▶ Aim of the exercise: Check each line of the entries below for the word "missing", then report how many have it, with no other words.

########

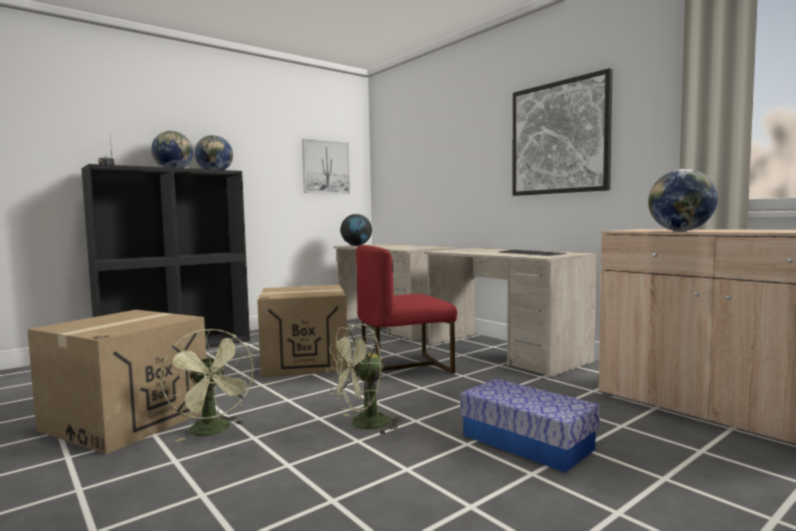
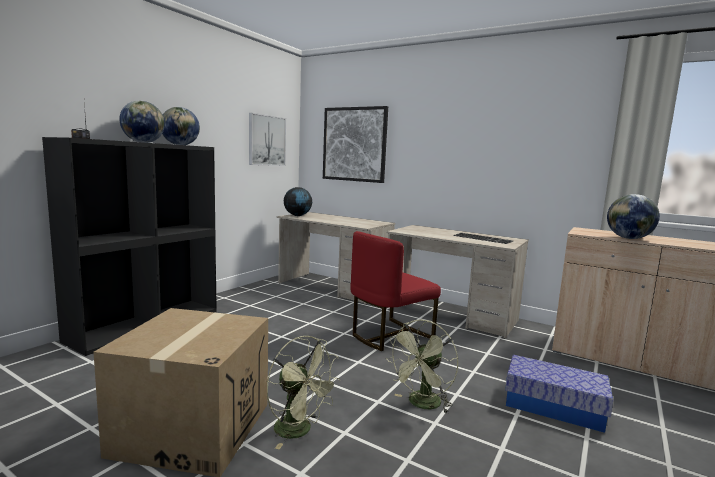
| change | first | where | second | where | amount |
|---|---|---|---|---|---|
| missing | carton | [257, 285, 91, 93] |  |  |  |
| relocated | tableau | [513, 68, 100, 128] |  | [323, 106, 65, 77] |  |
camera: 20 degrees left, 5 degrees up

########

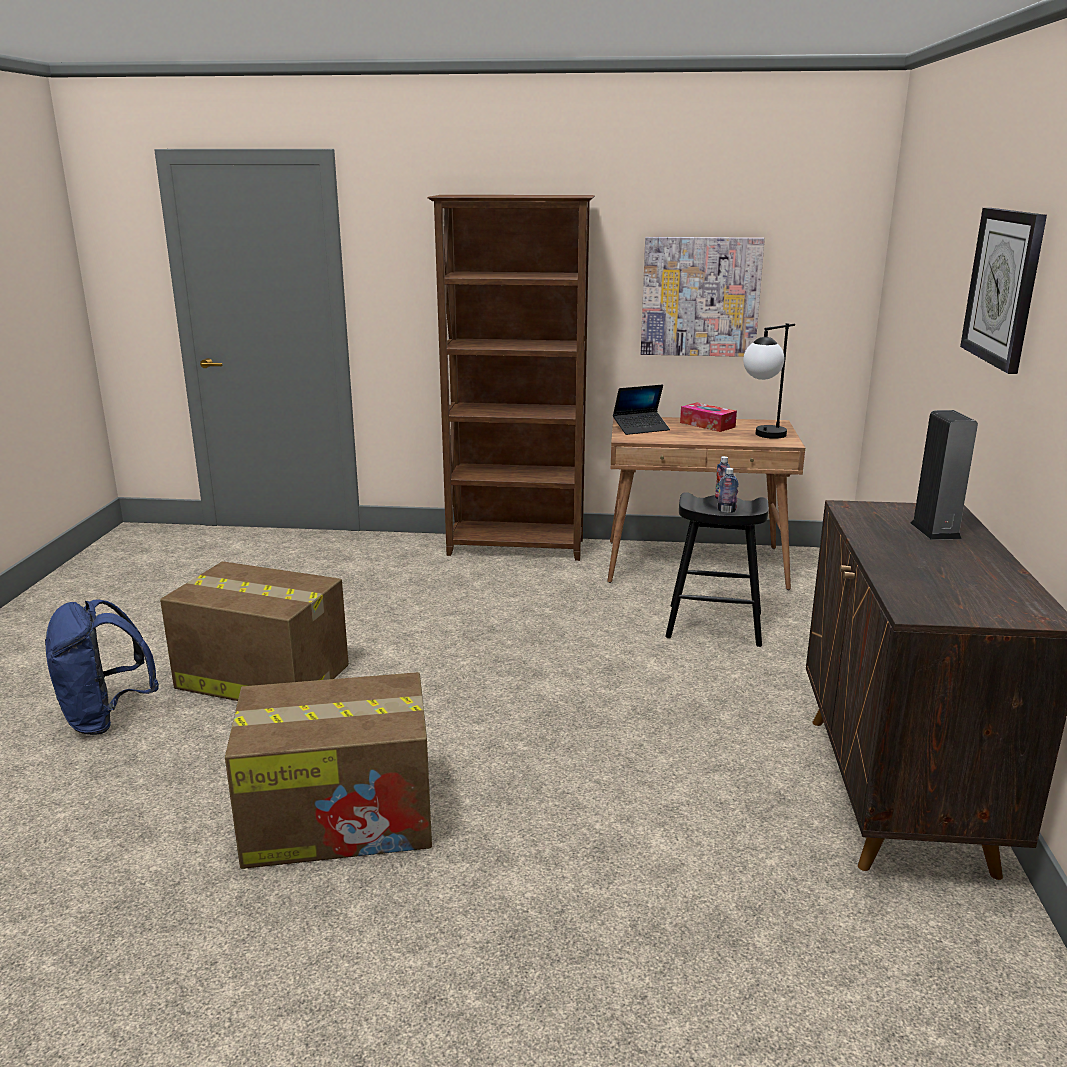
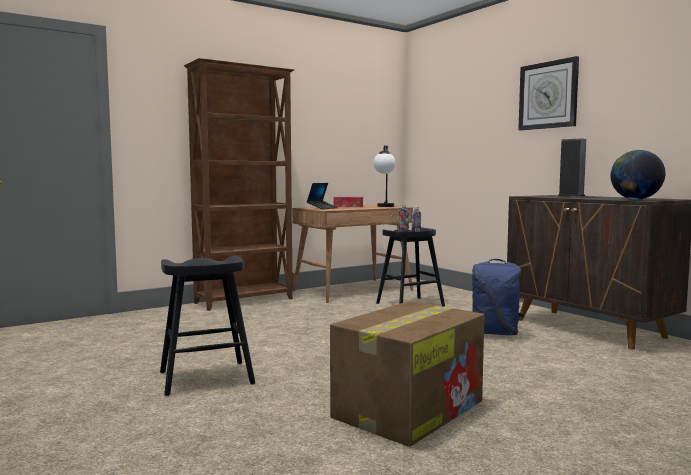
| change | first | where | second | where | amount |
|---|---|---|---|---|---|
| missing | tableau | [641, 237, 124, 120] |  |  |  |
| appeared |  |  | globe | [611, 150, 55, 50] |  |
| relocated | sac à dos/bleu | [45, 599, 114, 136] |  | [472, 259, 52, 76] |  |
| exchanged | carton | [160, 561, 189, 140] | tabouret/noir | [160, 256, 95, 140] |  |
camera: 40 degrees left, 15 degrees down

########

▶ Reply: 2